Please Note:

The new Illinois Holocaust Museum and Education Center will be located at 9603 Woods Drive in Skokie, Illinois and is scheduled to open early next year.

The Holocaust Memorial Foundation of Illinois museum on Main Street is now closed. 

We will begin accepting reservations for the 2008-09 school year on January 15, 2009. In the interim, we will make every effort to provide a speaker for your class, as in year’s past. Directions to request a speaker can be found here.

Please continue to check here for updates on the new museum and education center.

Thank you for your patience and understanding.

The Education Team


What Your Students Should Know
These guidelines are developed to prepare you and your middle and high school students for your field trip visit to the Illinois Holocaust Museum and Education Center or outreach visit by a member of our Speakers’ Bureau. A visit is meant to engage students and spark their interest. If we succeed, students will leave with more questions than answers, as well as a desire to learn more.

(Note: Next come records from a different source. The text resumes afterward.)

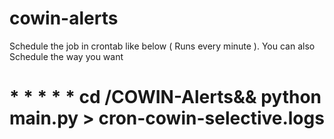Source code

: # cowin-alerts

Schedule the job in crontab like below ( Runs every minute ). You can also Schedule the way you want 
# * * * * * cd /COWIN-Alerts&& python main.py > cron-cowin-selective.logs

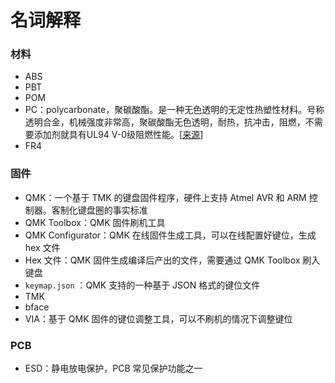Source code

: # 名词解释

### 材料

* ABS
* PBT
* POM
* PC：polycarbonate，聚碳酸酯。是一种无色透明的无定性热塑性材料。号称透明合金，机械强度非常高，聚碳酸酯无色透明，耐热，抗冲击，阻燃，不需要添加剂就具有UL94 V-0级阻燃性能。\[[来源](https://zhuanlan.zhihu.com/p/47386239)\]
* FR4

### 固件

* QMK：一个基于 TMK 的键盘固件程序，硬件上支持 Atmel AVR 和 ARM 控制器。客制化键盘圈的事实标准
* QMK Toolbox：QMK 固件刷机工具
* QMK Configurator：QMK 在线固件生成工具，可以在线配置好键位，生成 hex 文件
* Hex 文件：QMK 固件生成编译后产出的文件，需要通过 QMK Toolbox 刷入键盘
* `keymap.json` ：QMK 支持的一种基于 JSON 格式的键位文件
* TMK
* bface
* VIA：基于 QMK 固件的键位调整工具，可以不刷机的情况下调整键位

### PCB

* ESD：静电放电保护，PCB 常见保护功能之一

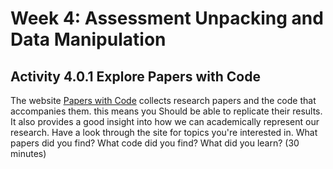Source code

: # Week 4: Assessment Unpacking and Data Manipulation


## Activity 4.0.1 Explore Papers with Code
The website [Papers with Code](https://paperswithcode.com/) collects research papers and the code that accompanies them. this means you Should be able to replicate their results. It also provides a good insight into how we can academically represent our research. Have a look through the site for topics you're interested in.  What papers did you find?  What code did you find?  What did you learn?  (30 minutes)


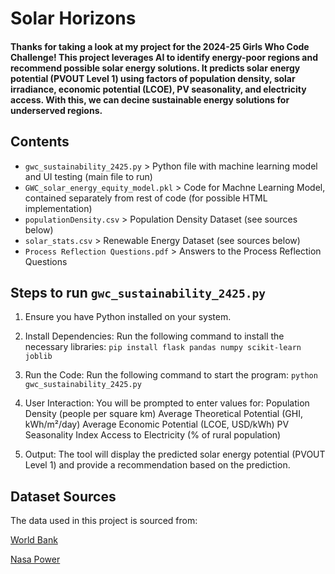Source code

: # Solar Horizons
#### Thanks for taking a look at my project for the 2024-25 Girls Who Code Challenge! This project leverages AI to identify energy-poor regions and recommend possible solar energy solutions. It predicts solar energy potential (PVOUT Level 1) using factors of population density, solar irradiance, economic potential (LCOE), PV seasonality, and electricity access. With this, we can decine sustainable energy solutions for underserved regions.


## Contents
- `gwc_sustainability_2425.py` > Python file with machine learning model and UI testing (main file to run)
- `GWC_solar_energy_equity_model.pkl` > Code for Machne Learning Model, contained separately from rest of code (for possible HTML implementation)
- `populationDensity.csv` > Population Density Dataset (see sources below)
- `solar_stats.csv` > Renewable Energy Dataset (see sources below)
- `Process Reflection Questions.pdf` > Answers to the Process Reflection Questions


## Steps to run `gwc_sustainability_2425.py`
1. Ensure you have Python installed on your system.

2. Install Dependencies:
Run the following command to install the necessary libraries:
`pip install flask pandas numpy scikit-learn joblib`

4. Run the Code:
Run the following command to start the program:
`python gwc_sustainability_2425.py`

5. User Interaction:
You will be prompted to enter values for:
Population Density (people per square km)
Average Theoretical Potential (GHI, kWh/m²/day)
Average Economic Potential (LCOE, USD/kWh)
PV Seasonality Index
Access to Electricity (% of rural population)

6. Output:
The tool will display the predicted solar energy potential (PVOUT Level 1) and provide a recommendation based on the prediction.


## Dataset Sources

The data used in this project is sourced from:

[World Bank](https://data.worldbank.org/indicator/EN.POP.DNST)

[Nasa Power](https://power.larc.nasa.gov/data-access-viewer/)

We encourage you to use our pre-visit packet in preparation for your field trip or outreach visit. The packet is designed to help you best prepare your students to respond to the materials they see on their Museum tour or hear during a survivor presentation.

It is important to know that a visit to IHMEC or by a speaker cannot comprehensively cover every event and type of experience surrounding the Holocaust. We do not encourage you to schedule a visit to our museum or by a speaker as an introduction to your study of the Holocaust. Therefore, there are some issues we believe would be useful for your students to understand before their visit. A general understanding would begin with some familiarity or working knowledge of key events in twentieth century history leading up to World War II; a basic understanding of the causes and courses of the war and some familiarity with the causes and results of “Hitler’s War Against the Jews” – the Holocaust.

Why it is Important for Your Students to be Prepared
Core strengths of your students’ visit lie not only in the exhibition but in the survivor or eyewitness presentation. The individual survivor who presents to your students tells of the events of the Holocaust through their own personal story. Your students should be able to listen and appreciate the story of the survivor by being able to place his or her story within the broader historical events of the Holocaust.

In addition, the exhibition presents the experiences of individual Illinois survivors and liberators, enabling students to make connections and to find relevancy. Therefore, the optimal use of a Museum visit is not to teach history per se, but rather to focus students’ attention on an exploration of the varied experiences of our survivors and eyewitnesses. The historical narrative is more effectively taught in the classroom, preferably prior to a visit. The visit should serve to enhance and reinforce your existing Holocaust curriculum, and build upon it by exploring the lessons and applicability of the Holocaust to broader issues of hatred, indifference and genocide.